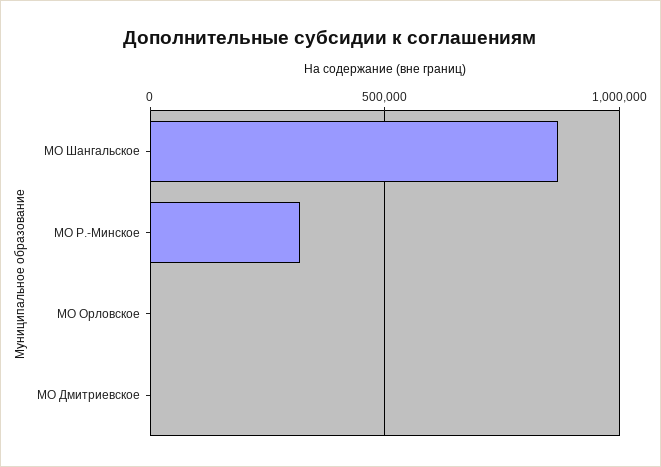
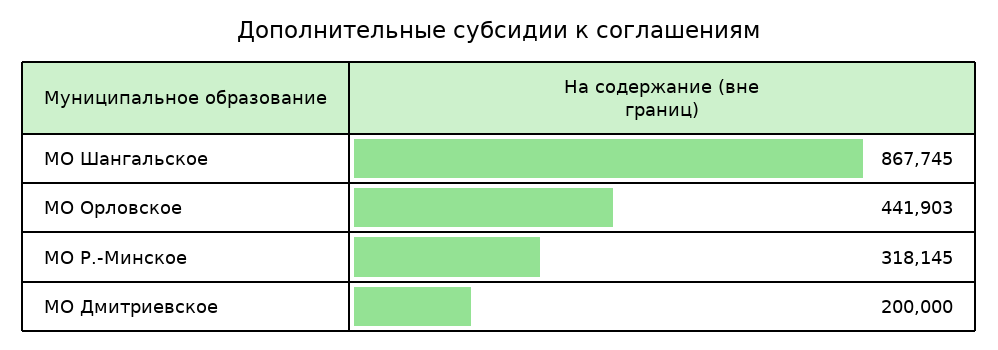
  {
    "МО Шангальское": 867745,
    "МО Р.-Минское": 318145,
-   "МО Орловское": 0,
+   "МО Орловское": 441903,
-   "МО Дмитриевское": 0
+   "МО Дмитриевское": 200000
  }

* * * * * * * * *

ASSIGNED TASK: All lines from the listing above that include "Дмитриевское" should be shown.

YOUR RESPONSE:
-   "МО Дмитриевское": 0
+   "МО Дмитриевское": 200000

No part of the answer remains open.